シアトル自治区の小さな農園をとおして、現代の黒人が農園を所有できない問題を知った。
シアトル自治区ではじめられた農業は、英植民地のインドでおこなわれた塩の行進を参照すればわかりやすい - 法華狼の日記
さらに、黒人が農園所有権をうばわれてきた歴史への抵抗であるともマーカス氏は語っている。
上記エントリを書いた時はインドの非暴力不服従運動「塩の行進」を連想し、なぞらえた。
しかし自国の事例として、耕作する権利をうったえた「三里塚闘争」も思い出していた。
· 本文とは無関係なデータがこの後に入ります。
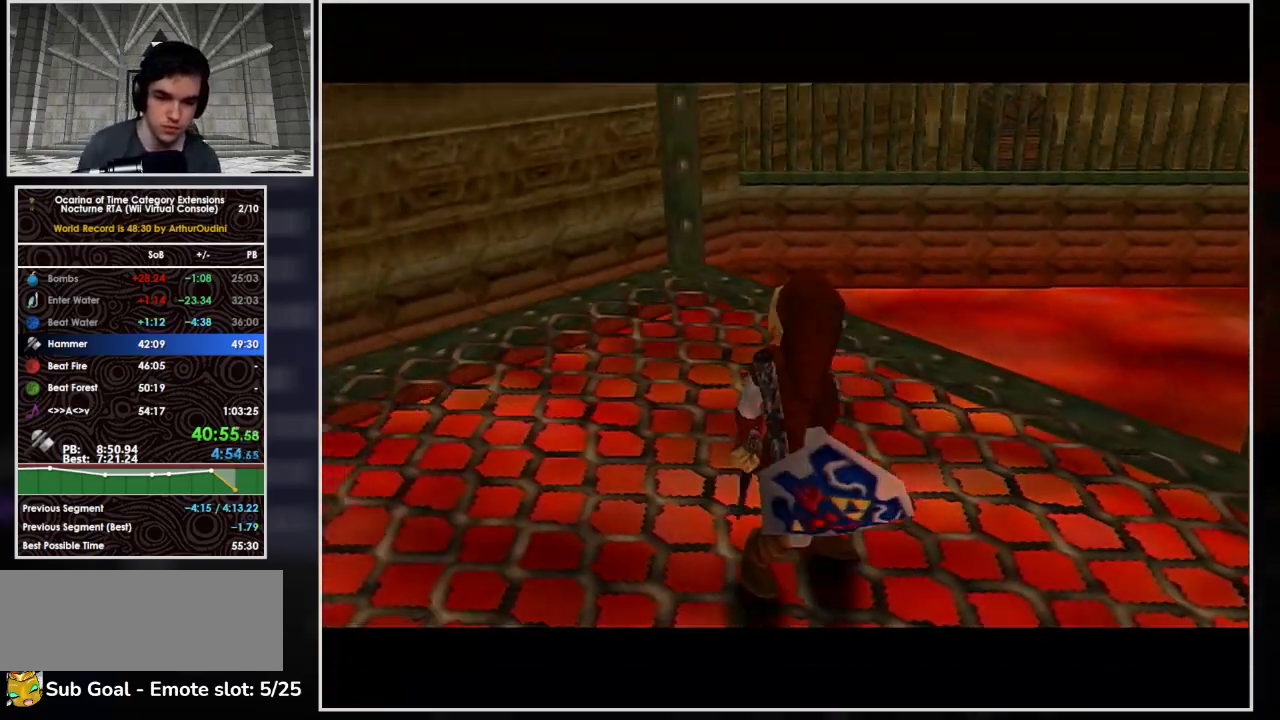
{"dt_ms": 500, "buttons": [], "left_stick": "up", "events": [[233, "left_stick", "up"]]}
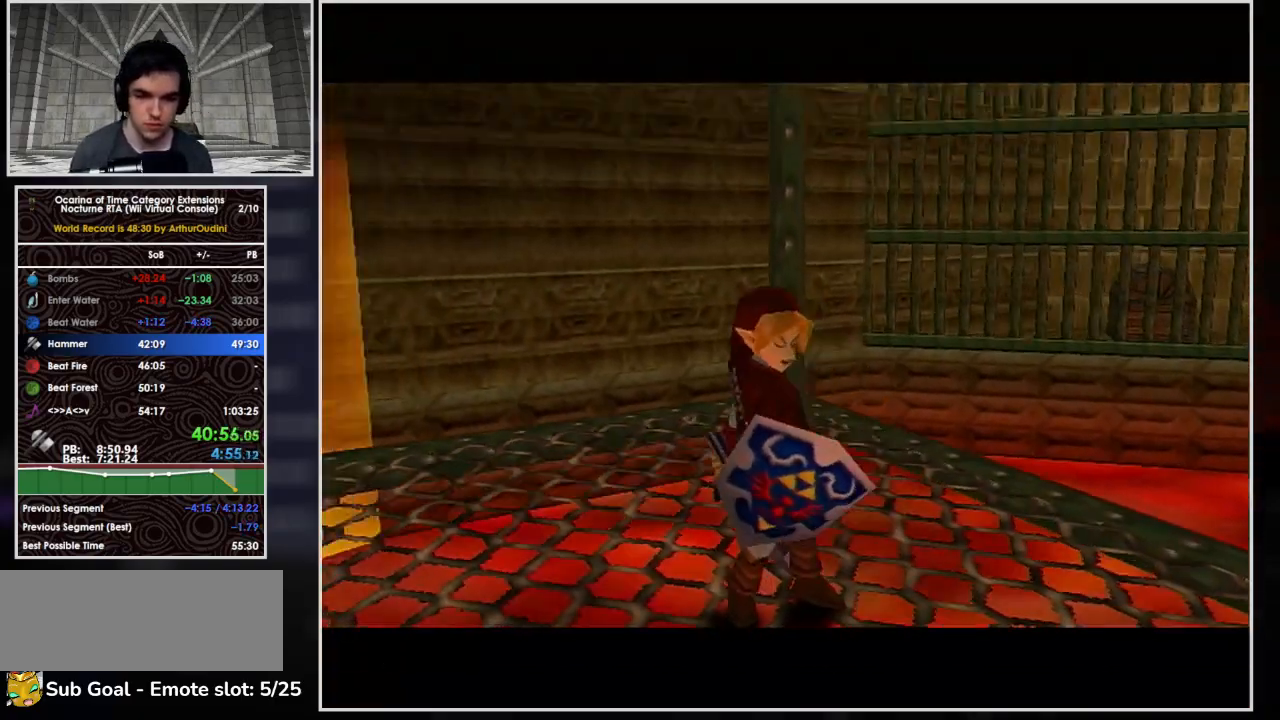
{"dt_ms": 500, "buttons": [], "left_stick": "left", "events": [[267, "left_stick", "left"]]}
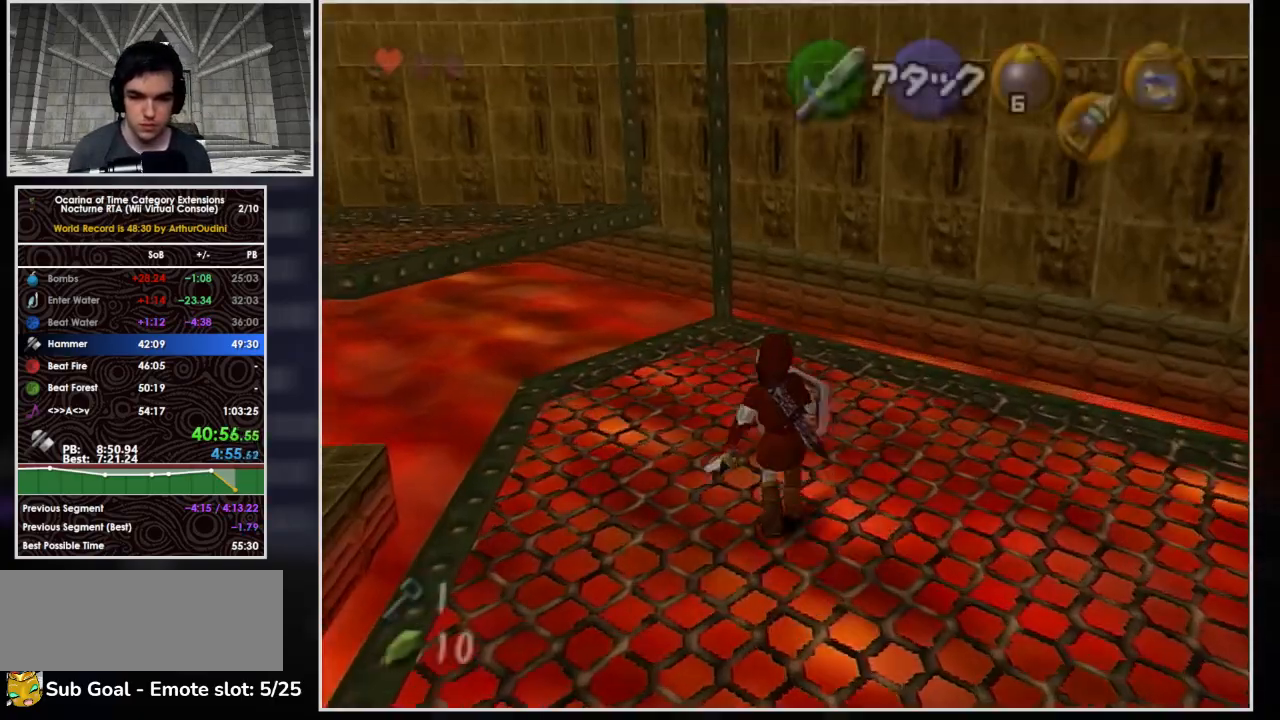
{"dt_ms": 500, "buttons": ["A"], "left_stick": "left", "events": [[433, "A", "down"]]}
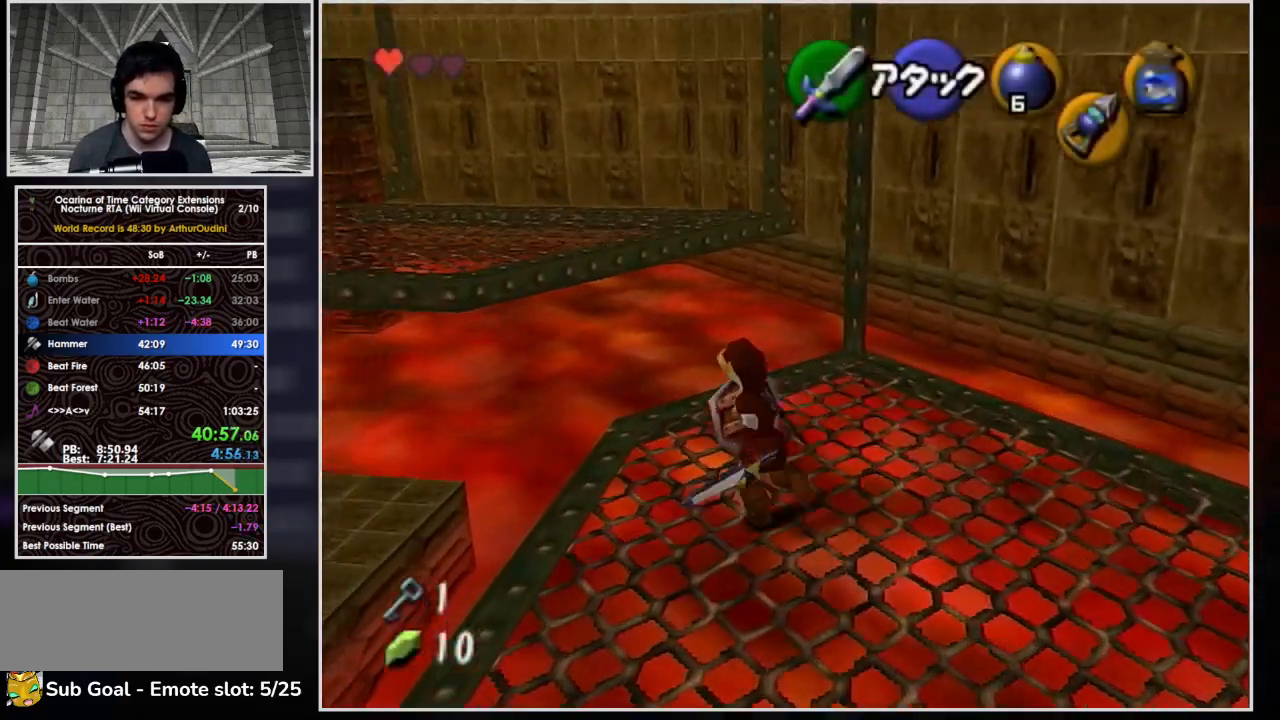
{"dt_ms": 1000, "buttons": ["B"], "left_stick": "left"}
それは国策によって迷走させられた農民がようやく確保できた大地を、さらに国家が奪おうとすることへの抵抗だった。
三里塚闘争(さんりづかとうそう)とは - コトバンク
1966年(昭和41)7月4日の閣議で新国際空港を三里塚に建設することが決定するが、これに先だつ6月28日、地元農民は三里塚新国際空港反対同盟(委員長戸村一作(とむらいっさく))を結成、反対運動を開始した(7月10日三里塚・芝山連合空港反対同盟に発展)。
68年初頭から三派系全学連の支援が本格化し、多数の逮捕者、負傷者を出す警察機動隊との衝突が続いた。71年2~3月、9月の2次にわたる土地収用法による強制代執行には地下壕(ごう)を掘り、一坪買収運動を行うなどして抵抗、逮捕者は1200人を超えた。
さらに物語への興味関心から、藤子・F・不二雄によるSF漫画『21エモン』の一編「死ンデモイモヲ作ルダゾ」も連想していた。芋掘り用ロボット「ゴンスケ」がホテルに作った畑を死守するエピソードだ*1。
もとは廃業寸前のホテルで使われていない部屋で隠れて作った畑だったが、宿泊費をはらうかたちにして堂々と耕作をつづけることに。しかしホテルの従業員ロボットにもどしたい主人と対立し、宿泊費も底をついてしまう*2。
そして、はげしく抵抗するもゴンスケは負けてしまうが、主人たちはイモの美味しさを知って、畑をそのまま残してゴンスケにまかせることを決める……*3
このエピソードの初出が1968年。つまり三里塚闘争が激化した時期と符合する。
劇中で明確な言及はされていないが、同時代のニュースが作者の目に入らなかったとも考えづらい。意識して描いた可能性は高いのではないだろうか。